Dual front class

‘Dual front class’ model as introduced by Elias ought, by virtue of the author’s tall name, be considered as presenting a plausible framework for addressing most of the Romanticism studies. But for the purpose of this article I think that this model needs a degree of ascertainment. It is hard to elude the question ‘What class of subjects to this model do we refer to’. In chapter eight of The Court Society Elias describes the disastrous conditions of the French nobility and report them (conditions) to have a might influence on their conscience.

Far from establishing the lawfullnes of this claims I will only illuminate the environment wherein nobles were caught and were bound to tolerate the diminished status of their strata and examinate the reasoning behind the category of ‘dual front class’. The issue of relation this category to one or other subject of French political system and to Romanticism phenomenon will be dominant in the article.

Old elite was being gradually dethroned by new one, which mainly acquired their status through purchase of that which constituted the core of court society – rank and sovereign’s favor. Noblesse de robe identified with highest ranks of buorguisie sidelined noblesse d’epee inside social piramid circumventing all etiquette and ceremonial, let alone descent or blood minutiae. “The ‘old’ nobles were beset by ennobled favorites and nobles of the robe. ”(Duindam and others, p.
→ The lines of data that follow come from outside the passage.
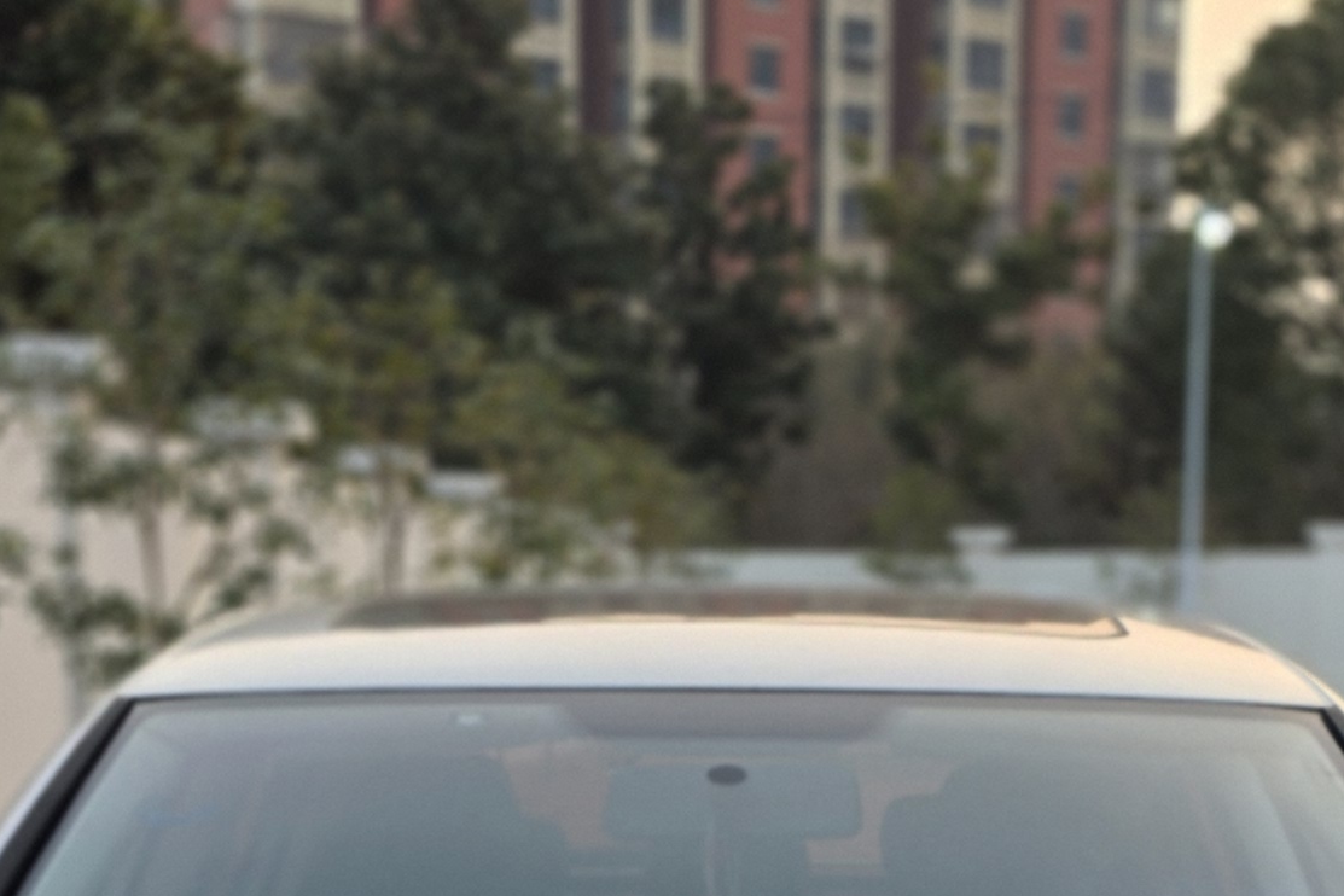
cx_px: 693
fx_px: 3210
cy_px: 1560
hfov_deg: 23.6
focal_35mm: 86
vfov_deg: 14.2
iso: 25
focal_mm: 6.3
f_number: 1.7
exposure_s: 1/100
29) Societal virtues of courtier, which included rank and title, pedigree, office, the sovereign’s favor, money, influence over mistresses and king’s ministers, wit, personal merit, facial beauty, grace and comport were in the large part depreciated and transformed under the influence of transformation in power balance within the Piramid of society. Noblesse de robe and merchants, in Elias’s view, acquired a growing influence because they were upheld and abetted by king who led continuos struggle with nobles. I prefer to leave this assumption of Elias untouched until further time and delve into the panorama of society as pictured by author.

It is clear that under the condition when king practically took the side of bourgeoisie the courtiers practically lost the sense of existence. The fact of belonging to the court was no more a symbol of prestige, neither did etiquette and ceremonial connote perpetual competition for prestige and status. In the beginning, exemplary behavior, as suggested by Elias, was more than social stance, which has befallen the nobles by virtue of the descent but truly the only mean of prestige and status competition under the system constructed by sovereign.

The social stance was in fact indivisible from personal (private) life; the very distinction thereof originated, according to Elias, from the times of bourgeois society. Considering this, the dramatic split between the notion of court society dominated by comport and traditional virtues and that society which was simultaneously alienated and subdued by king’s introduction of Favoritism seems to have transfigured the whole societal construction.

That brought further division lines, inter alia, within the nobles clique and marked psychological and social changes. Several passages devoted to the nature of the process of social change in the 8th paragraph of “The Court Society” discussed the ‘number, length, density and strength of the chains of interdependence’. This newly shaped ‘interdependence’ practically meant emerging of functionalized, bureaucratic elite which had, among the political implications, deep emotional and nostalgical impact.